Banks can play a crucial role in minimizing the negative impacts on SMEs. They can also use this opportunity to revamp their SME offerings and thus capture new revenue streams, improve client servicing efficiency, and improve their risk exposure and asset base for the SME segment.
Oliver Wyman conducted a survey and social listening analysis on over 10,000 SME customer interviews and online posts. The research unveiled that there are significant underserved areas in the SME banking market. Moreover, a growing number of non-bank competitors and new digital banks have been providing SME-specific financial services offerings, which lead to the erosion of pricing power typically enjoyed by banks.
SMEs appear ready to switch providers, and are open to a digital-only offer
Our survey shows that SMEs have been reasonably predictable, with 75% of them expressing little to no loyalty to existing banking relationships.

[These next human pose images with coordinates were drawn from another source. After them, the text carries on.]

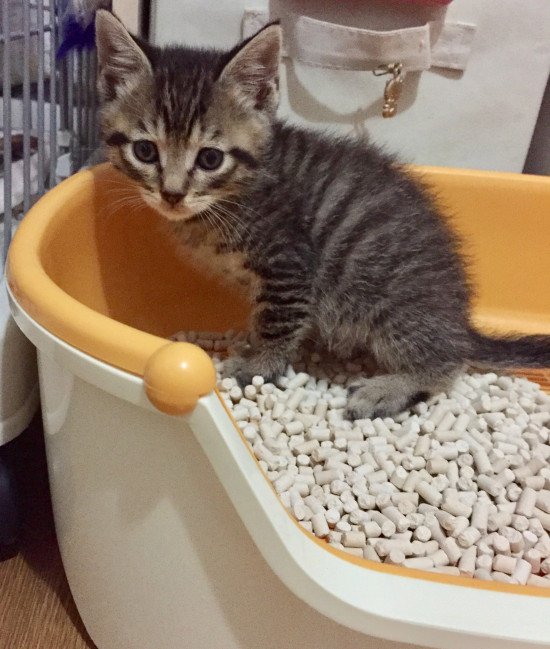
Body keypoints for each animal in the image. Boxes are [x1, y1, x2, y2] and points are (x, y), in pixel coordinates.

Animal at [95, 10, 550, 420]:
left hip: (387, 299)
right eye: (145, 151)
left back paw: (390, 387)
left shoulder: (290, 263)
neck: (232, 195)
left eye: (210, 158)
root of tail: (458, 315)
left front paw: (259, 364)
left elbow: (279, 321)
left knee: (447, 360)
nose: (172, 194)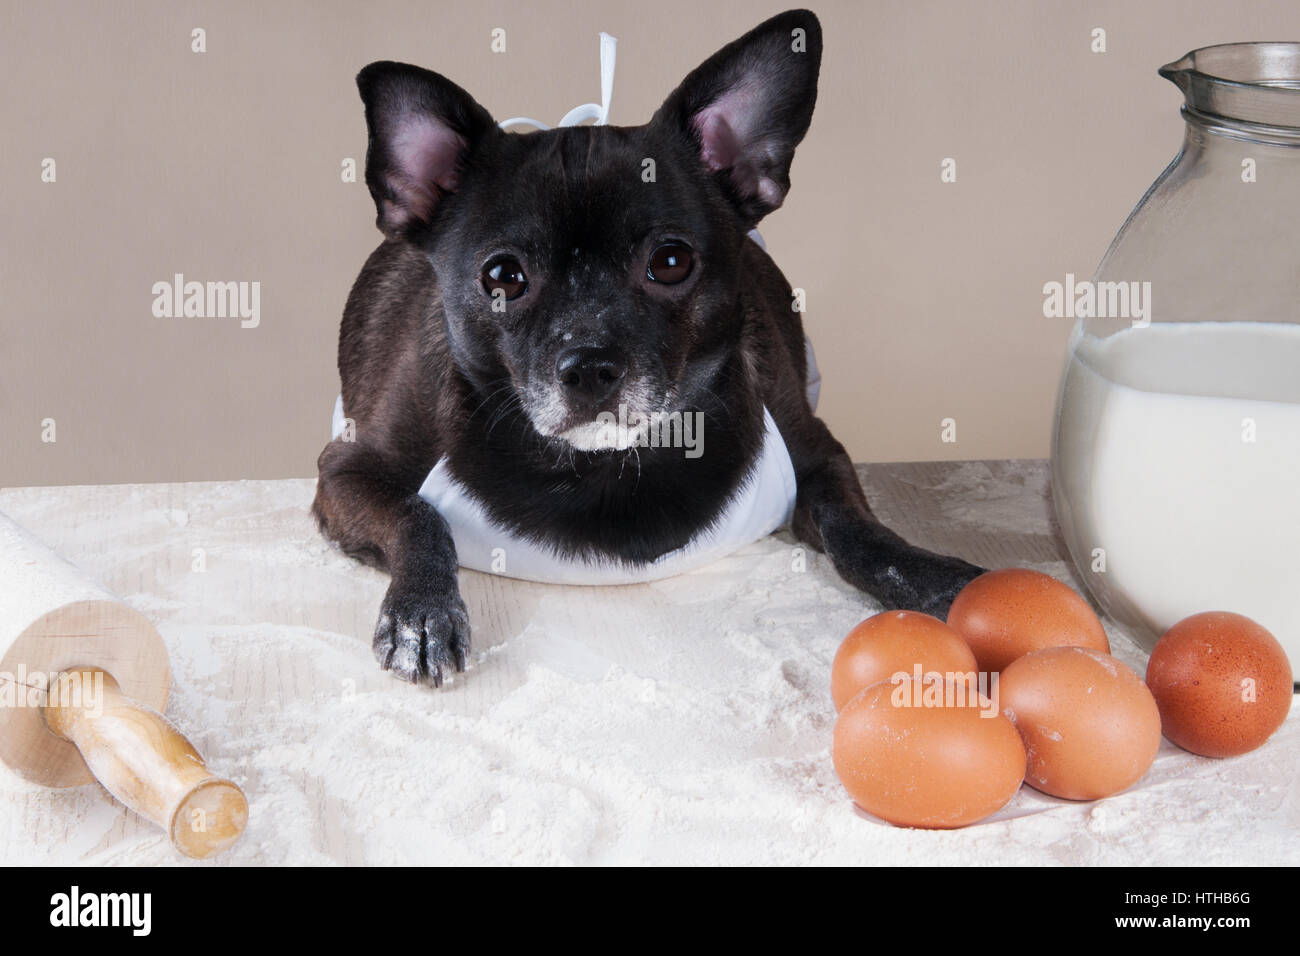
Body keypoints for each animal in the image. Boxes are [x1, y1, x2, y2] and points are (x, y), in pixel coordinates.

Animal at [314, 7, 982, 686]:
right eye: (502, 277)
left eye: (671, 261)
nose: (589, 365)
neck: (603, 466)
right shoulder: (346, 473)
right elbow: (418, 515)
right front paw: (421, 612)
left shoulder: (821, 455)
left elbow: (859, 531)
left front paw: (935, 578)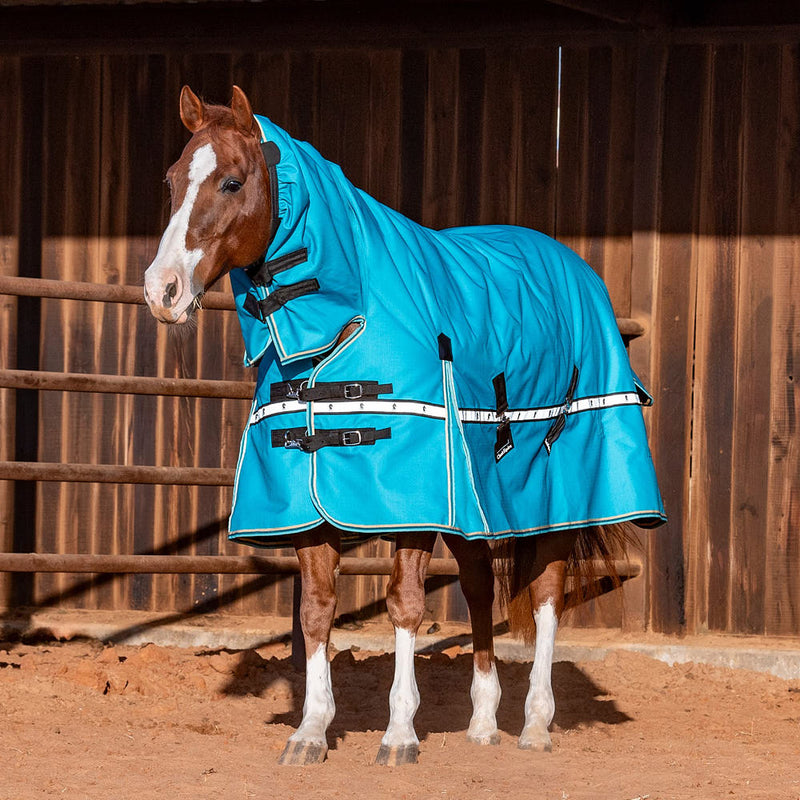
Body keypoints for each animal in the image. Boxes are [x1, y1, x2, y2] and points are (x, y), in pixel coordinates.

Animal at [143, 85, 665, 766]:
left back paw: (535, 725)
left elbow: (406, 606)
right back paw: (482, 723)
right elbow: (317, 611)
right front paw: (310, 732)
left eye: (231, 181)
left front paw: (398, 734)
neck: (341, 325)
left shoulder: (414, 501)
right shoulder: (314, 503)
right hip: (476, 507)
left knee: (548, 594)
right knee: (479, 588)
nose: (161, 291)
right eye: (173, 179)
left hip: (556, 497)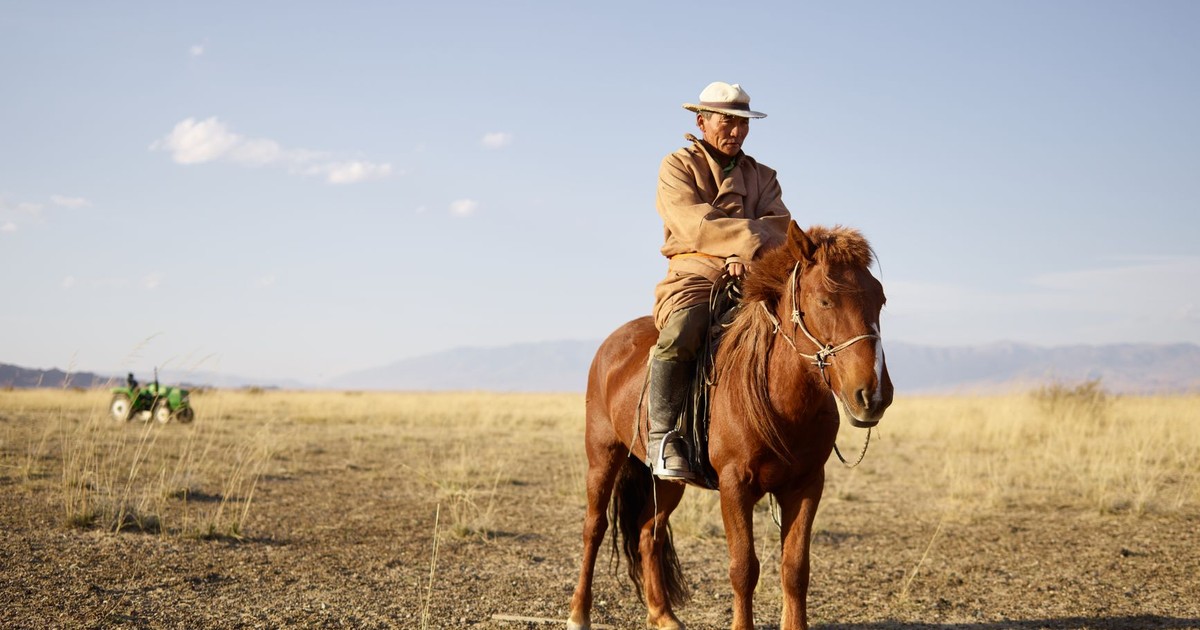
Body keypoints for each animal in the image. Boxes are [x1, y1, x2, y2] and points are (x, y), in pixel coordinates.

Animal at [567, 222, 894, 630]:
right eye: (825, 301)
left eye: (880, 300)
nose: (874, 394)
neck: (777, 396)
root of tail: (611, 345)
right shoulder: (734, 486)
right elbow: (743, 569)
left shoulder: (806, 485)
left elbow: (795, 569)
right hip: (603, 455)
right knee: (593, 529)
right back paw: (579, 613)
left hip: (668, 479)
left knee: (647, 533)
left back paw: (663, 615)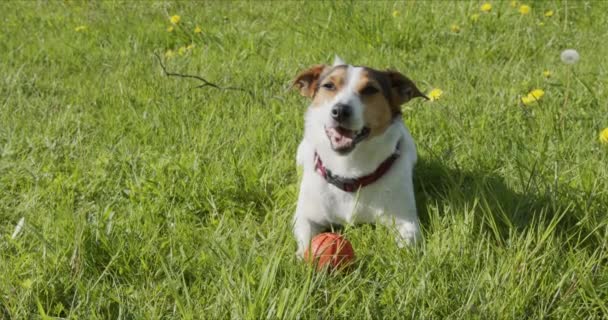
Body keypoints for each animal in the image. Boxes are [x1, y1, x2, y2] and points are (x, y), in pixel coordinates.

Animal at [290, 57, 426, 258]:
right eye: (329, 86)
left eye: (370, 89)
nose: (340, 110)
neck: (349, 173)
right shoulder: (306, 216)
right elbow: (305, 237)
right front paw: (304, 258)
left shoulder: (406, 221)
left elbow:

They are quite price-sensitive and will switch if lower-cost options provide a similar level of service. SMEs also welcome self-service digital channels, with more than 90% indicating they are comfortable with them. What they value is the ease of accessing information and quick turnaround times to queries and applications.
Perhaps one silver lining for traditional banks is the lack of awareness of pure-play digital bank propositions among SMEs. Nearly half of the respondents have not heard of any digital banks. However, this is unlikely to continue as new entrants scale up commercially and raise capital to acquire customers.
Reimagining the SME Banking Experience
Banks need to consider four areas to reinvent their SME banking proposition. Firstly, banks need to move beyond a product and service mindset to one that aims to address the needs of SMEs. This would require banks to develop propositions that are not just banking products but also digital solutions and advisory offerings, each with their own unique commercial models.
Secondly, as banks move towards solution-driven propositions, there will undoubtedly be services, features, or communities that banks will need to source from partners or vendors. Unlike technology companies, this ecosystem-building approach is unnatural for most banks due to concerns over sharing economics, data privacy, risk management, and client retention. While these issues have not disappeared, banks will need to find ways to rapidly launch and evolve these propositions with third parties as it is cost-prohibitive for banks to build these capabilities in-house. Instead, banks must develop commercial, operating, and technology models that allow partners to be brought in to address specific SME needs.
Thirdly, bringing non-traditional banking solutions and third-party solutions together would require a thoughtful approach to how banks engineer customer touch points, service efficiency, and service resiliency. While there has been a lot of attention in building better interfaces and building customer journeys that support multiple channels, banks also need to build or source technology infrastructure that provides interconnectivity between a variety of third-party data producing and data consuming applications.
Finally, banks can make use of new data sources made available through these digital propositions to launch new banking products, make decisions on portfolio management, facilitate loan origination, and improve RM coverage among their respective SME client bases.